People love Florida-farmed clams. They are great on pasta or to eat baked, steamed or raw. Sales of these munchable mollusks typically peak around holidays, but during the 2020 Memorial Day weekend, Florida clam farmers watched as markets for their product dwindled in the face of the COVID-19 pandemic.
The plunge in sales meant that Florida clam farmers were left with thousands of clams that were quickly growing beyond their most marketable size. The situation was so dire that the Cedar Key Aquaculture Association and UF/IFAS held a clam give-away event, where cars could drive through and receive a free bag of clams and information on how to prepare them.
Florida Sea Grant tackled the problem by using it to help address another issue on the other side of the state. The 2020 Clam Buyback Program used NOAA COVID-19 “rapid-response” funding to purchase 450,000 of the outsized clams for use in ongoing shellfish restoration activities in the Indian River Lagoon. The idea was to assist clam farmers while giving a boost to efforts to restore clams in the lagoon.
Periodically, portions of the Indian River Lagoon are afflicted with algal blooms and other water quality issues. Clams can help combat these by filtering the water, in some cases up to 30 gallons a day per clam.
Todd Osborne at UF’s Whitney Laboratory for Marine Bioscience has been using clams in water quality restoration research projects in the lagoon. He said that he was excited when Florida Sea Grant came to me with the idea.
“This project would not only help bolster the aquaculture industry when it was in dire need but it would greatly increase the number and genetic diversity of clams we could release in the IRL,” Osborne said. “In turn, these clams would also benefit the lagoon as they filter water and help improve the degraded ecosystem. When you consider all of the benefits of this project, the funding was effectively multiplied far beyond the initial dollar value of the clams purchased.”
Clams used in the project were trucked to the restoration sites over a series of weekends in fall 2020. A group of nearly 50 volunteers and partners, many using their own boats, transported the clams to the experimental leases in the lagoon.

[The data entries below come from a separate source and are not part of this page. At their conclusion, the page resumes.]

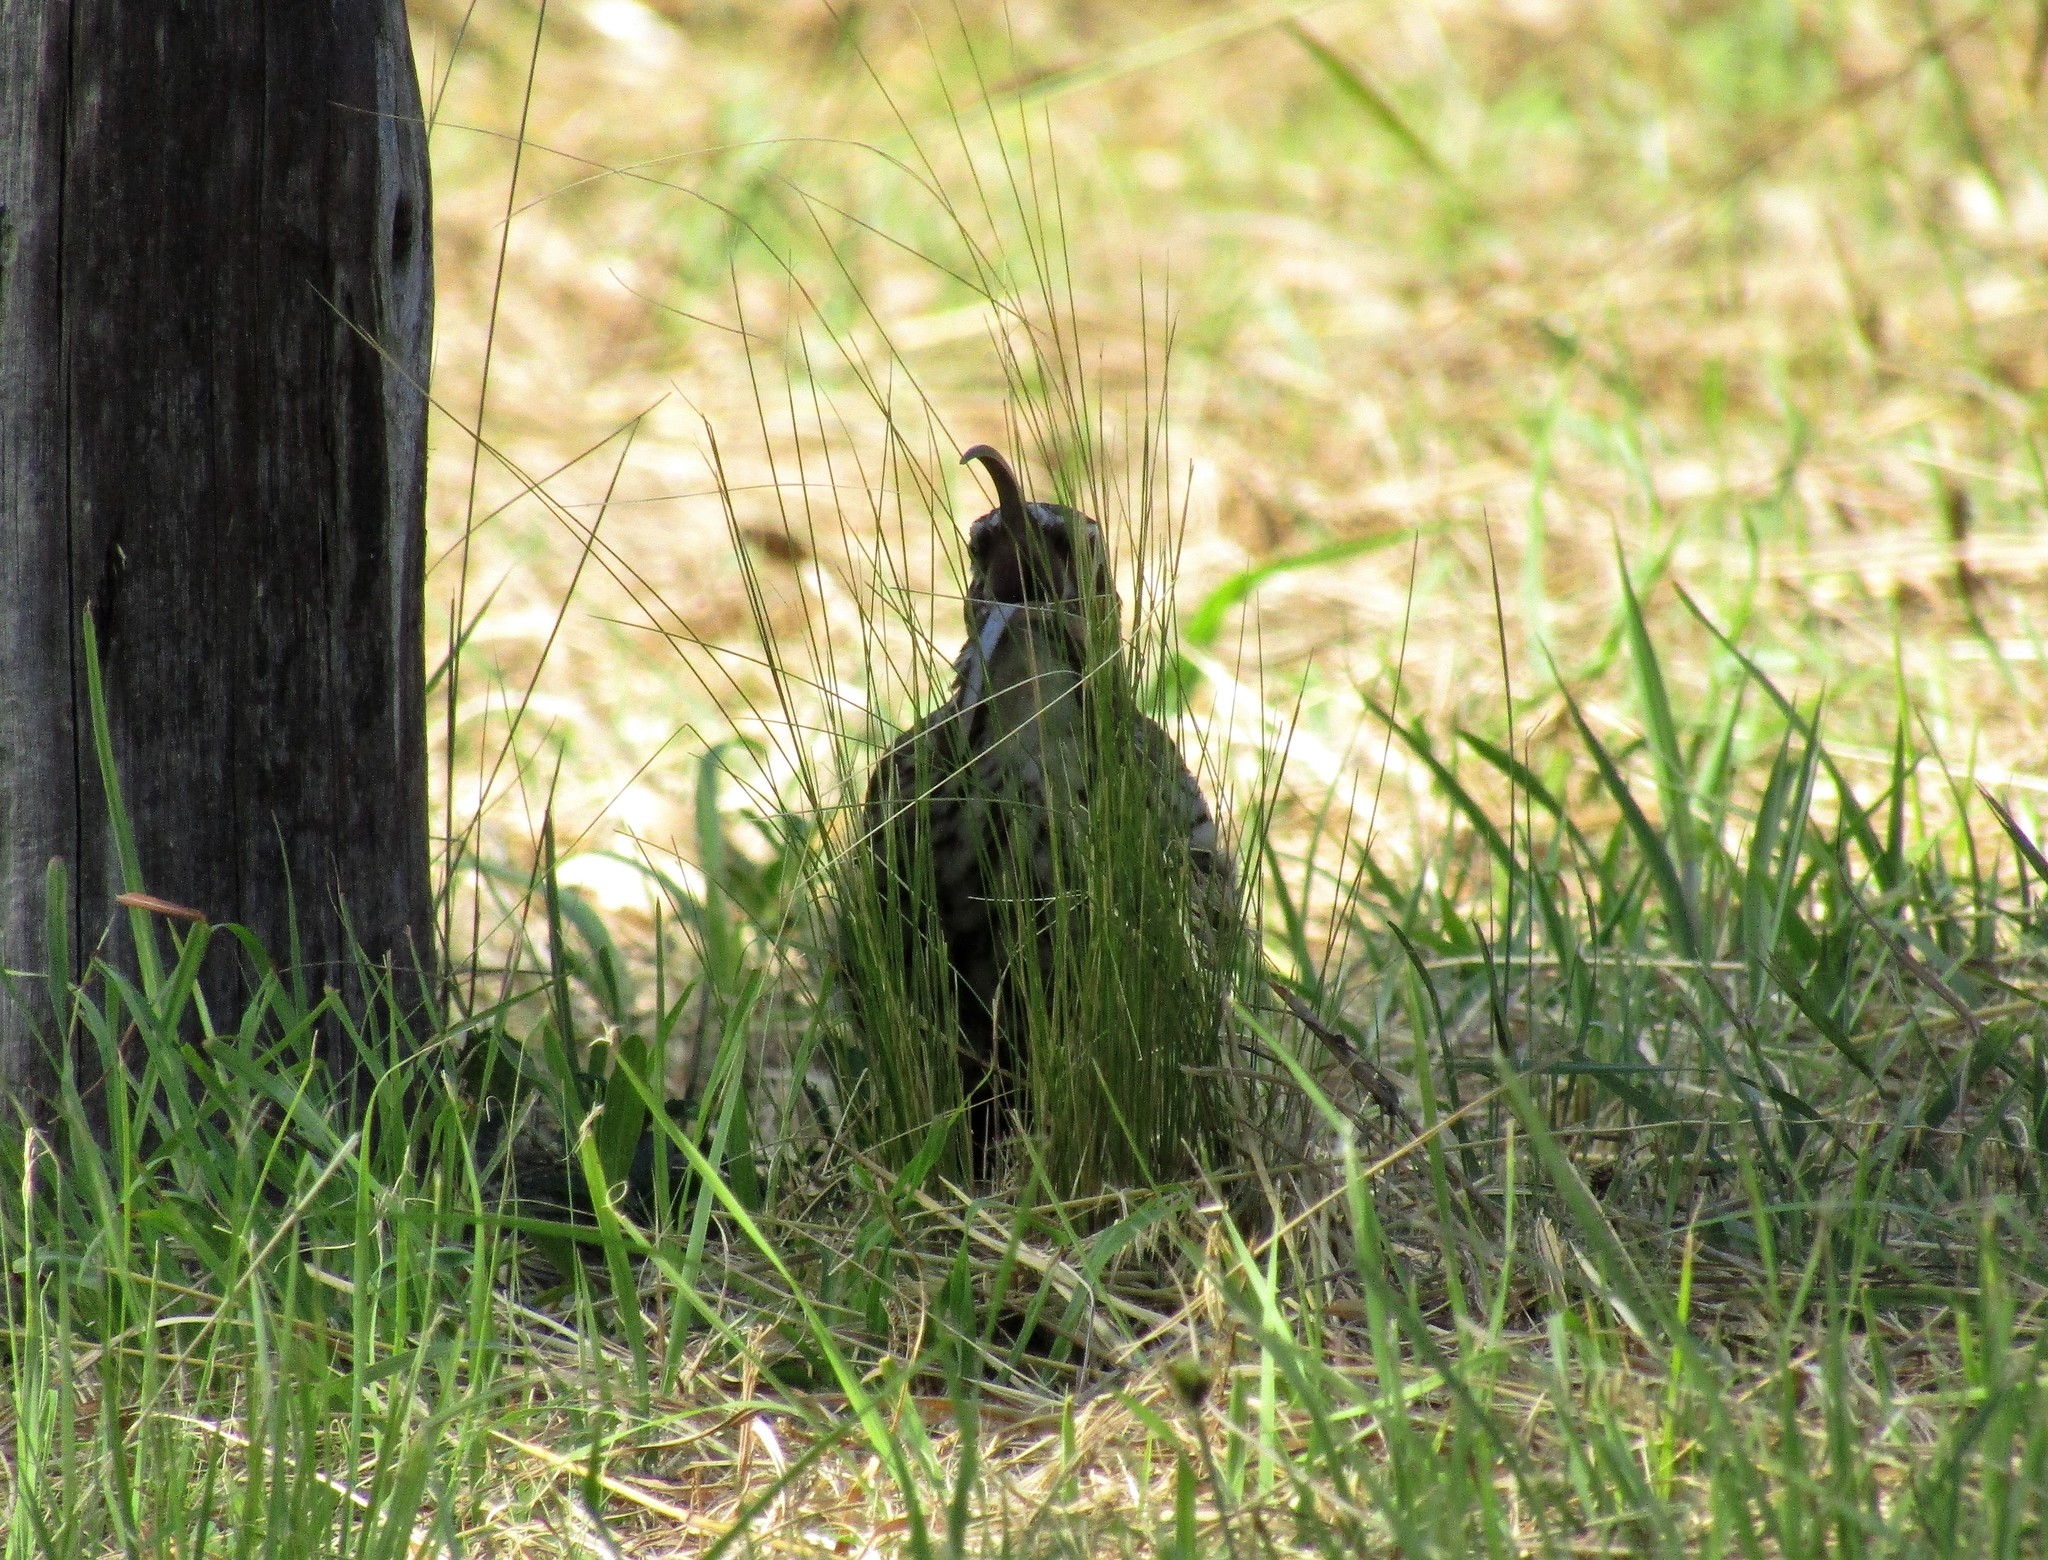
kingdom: Animalia
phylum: Chordata
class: Aves
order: Passeriformes
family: Furnariidae
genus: Drymornis
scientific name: Drymornis bridgesii
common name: Scimitar-billed woodcreeper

By using Cedar Key clams to help the Indian River Lagoon, the project team was going full circle back to the origin of Florida’s aquacultured clam industry. In 1995, after a change in laws made it illegal to use gill nets, many Cedar Key fishermen were left without a job. A UF/ IFAS Extension agent affiliated with Florida Sea Grant worked with local fishermen to experiment with farming clams. After some trial and error, research and a lot of outreach, clam farming in Cedar Key took off, spawning a multimillion-dollar industry. The seed that was used to start those farms was grown from clams in the Indian River Lagoon.
Since that time, clam beds in the Indian River Lagoon have dwindled due to a number of factors, including environmental stress and overharvest. Researchers hope that distributing the descendants of those original farmed clams will help reestablish clams in the lagoon, which will help battle algae and may one day support a new industry.

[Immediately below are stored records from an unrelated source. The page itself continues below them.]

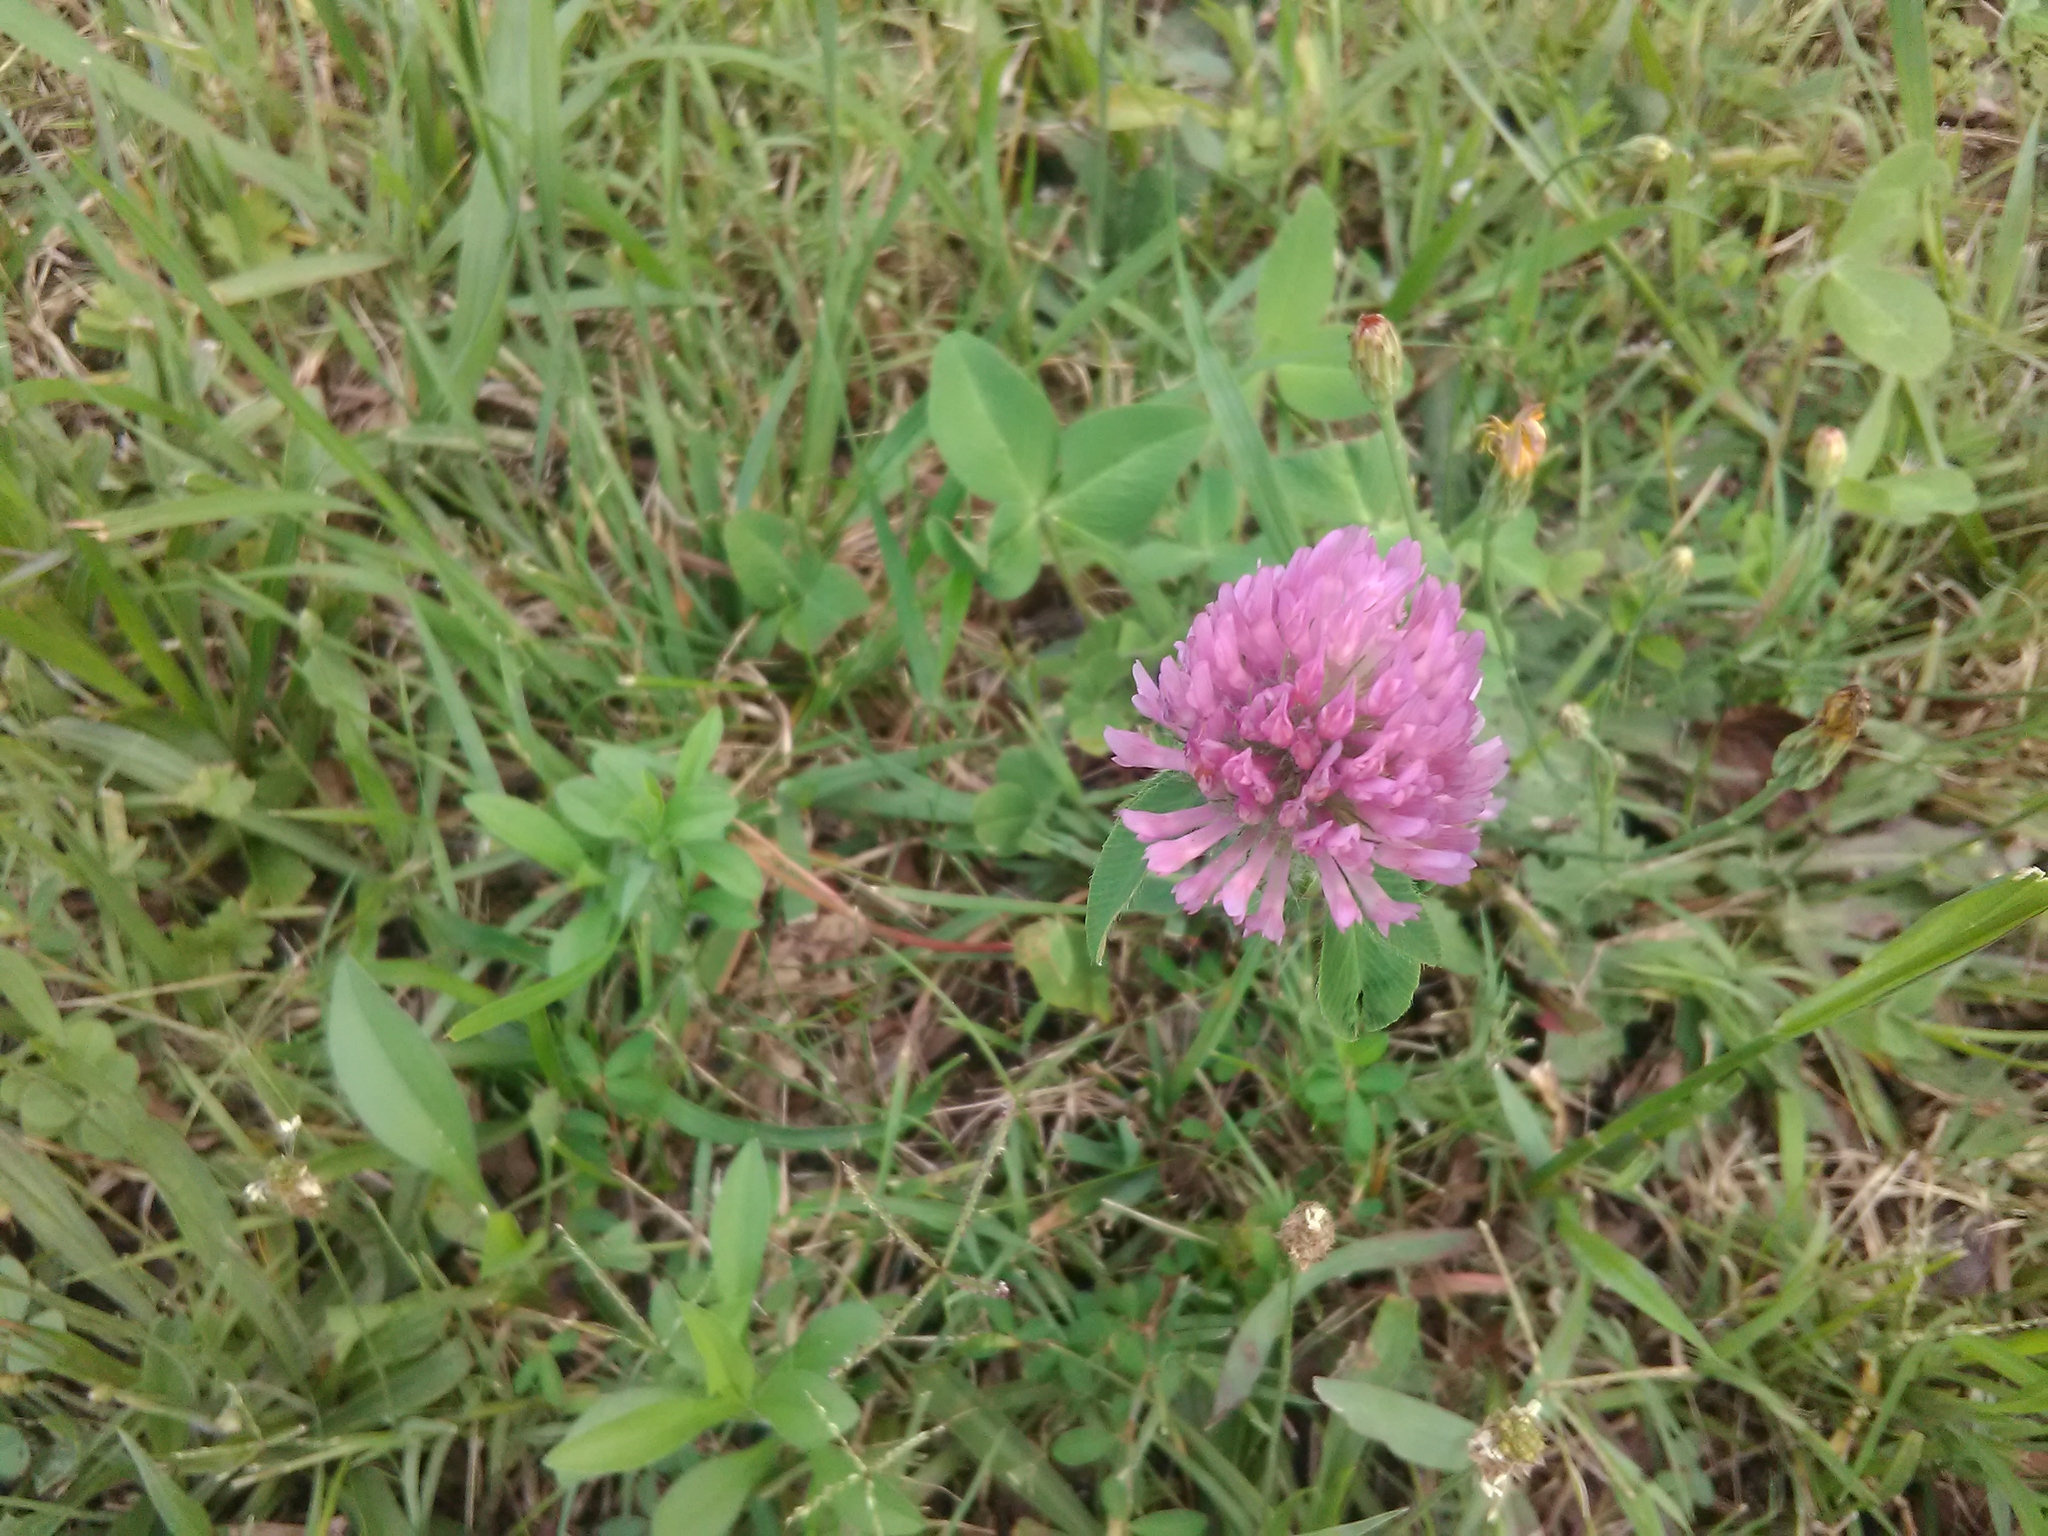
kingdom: Plantae
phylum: Tracheophyta
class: Magnoliopsida
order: Fabales
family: Fabaceae
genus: Trifolium
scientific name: Trifolium pratense
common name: Red clover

The Clam Buyback program provided some relief to 47 clam aquaculture lease holders suffering from sales losses due to COVID‐19. The project site has been visited multiple times since the planting events to monitor survival and growth of clams. An assessment in February determined that 68 percent of the planted clams had survived and were growing.
“We are glad that this project was able to help clam farmers during this difficult time while also contributing to the health of the Indian River Lagoon and advancing the growing field of shellfish restoration,” said Sherry Larkin, Florida Sea Grant director. “We thank the Florida Department of Agriculture and Consumer Services’ Division of Aquaculture for helping streamline approvals, and look forward to working to better understand how using shellfish to help restore coastal environments can help both ecosystems and economies.”